** START Document text **
[RFC PATCH v2 2/7] mm: Prepare for FAULT_FLAG_SPECULATIVE

Laurent Dufour <ldufour@xxxxxxxxxxxxxxxxxx> · Fri, 18 Nov 2016 12:08:46 +0100

From: Peter Zijlstra <peterz@xxxxxxxxxxxxx>

When speculating faults (without holding mmap_sem) we need to validate
that the vma against which we loaded pages is still valid when we're
ready to install the new PTE.

Therefore, replace the pte_offset_map_lock() calls that (re)take the
PTL with pte_map_lock() which can fail in case we find the VMA changed
since we started the fault.

Instead of passing around the endless list of function arguments,
replace the lot with a single structure so we can change context
without endless function signature changes.

Signed-off-by: Peter Zijlstra (Intel) <peterz@xxxxxxxxxxxxx>
[port to 4.8 kernel]
Signed-off-by: Laurent Dufour <ldufour@xxxxxxxxxxxxxxxxxx>
---
 include/linux/mm.h |  1 +
 mm/memory.c        | 73 +++++++++++++++++++++++++++++++++++++++---------------
 2 files changed, 54 insertions(+), 20 deletions(-)

diff --git a/include/linux/mm.h b/include/linux/mm.h
index ef815b9cd426..e8e9e3dc4a0d 100644
--- a/include/linux/mm.h
+++ b/include/linux/mm.h
@@ -280,6 +280,7 @@ extern pgprot_t protection_map[16];
 #define FAULT_FLAG_USER		0x40	/* The fault originated in userspace */
 #define FAULT_FLAG_REMOTE	0x80	/* faulting for non current tsk/mm */
 #define FAULT_FLAG_INSTRUCTION  0x100	/* The fault was during an instruction fetch */
+#define FAULT_FLAG_SPECULATIVE	0x200	/* Speculative fault, not holding mmap_sem */
 
 /*
  * vm_fault is filled by the the pagefault handler and passed to the vma's
diff --git a/mm/memory.c b/mm/memory.c
index 53e0abb35c2e..08922b34575d 100644
--- a/mm/memory.c
+++ b/mm/memory.c
@@ -2095,6 +2095,12 @@ static inline int wp_page_reuse(struct fault_env *fe, pte_t orig_pte,
 	return VM_FAULT_WRITE;
 }
 
+static bool pte_map_lock(struct fault_env *fe)
** END Document text **
** START Data excerpt **
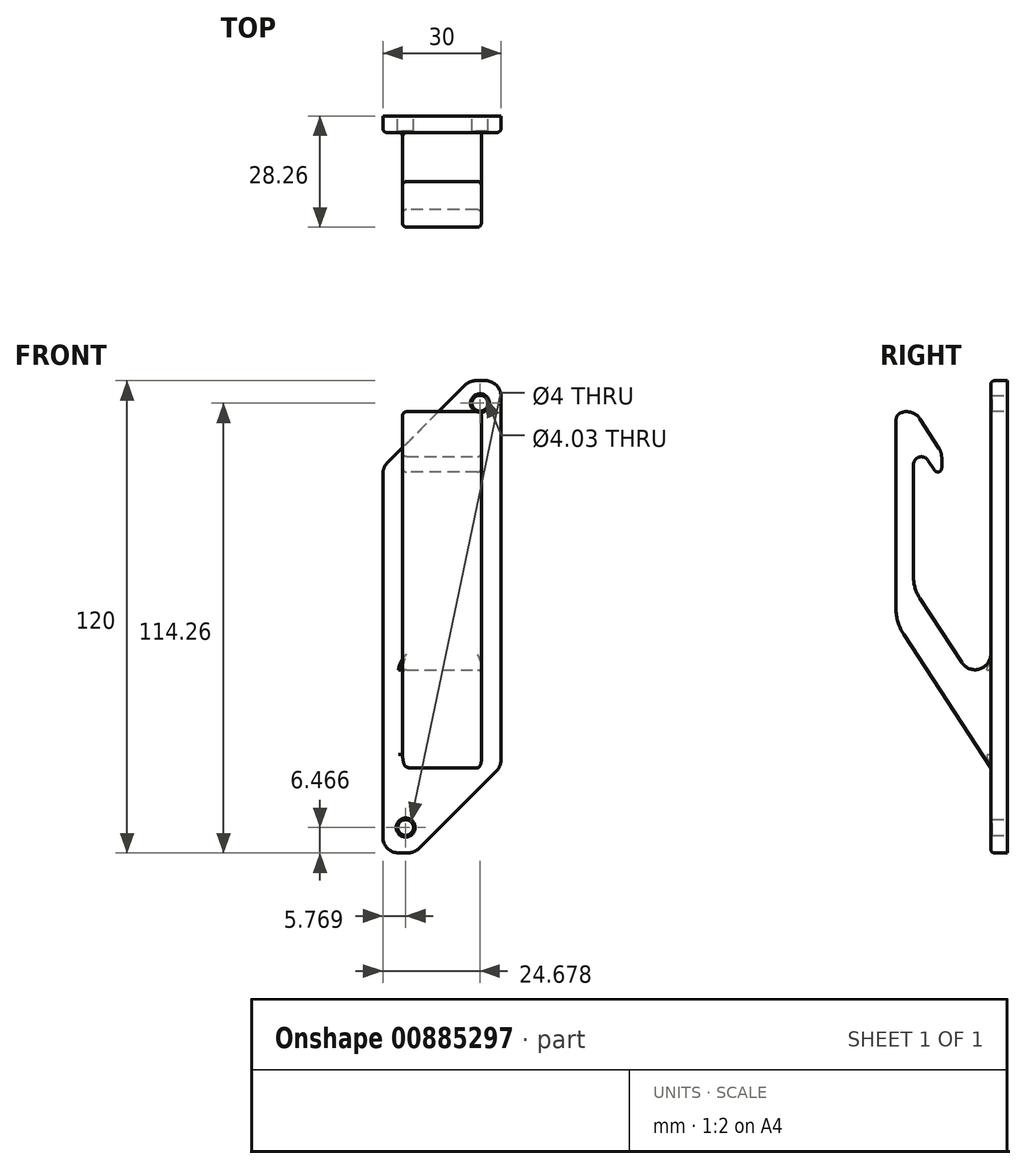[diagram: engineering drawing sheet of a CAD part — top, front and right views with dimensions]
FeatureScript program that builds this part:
** END Data excerpt **
The problem -
List each FAULT_FLAG_ constant defined in the kernel patch above, along with its hexadecimal value.

Problem solution -
FAULT_FLAG_USER: 0x40
FAULT_FLAG_REMOTE: 0x80
FAULT_FLAG_INSTRUCTION: 0x100
FAULT_FLAG_SPECULATIVE: 0x200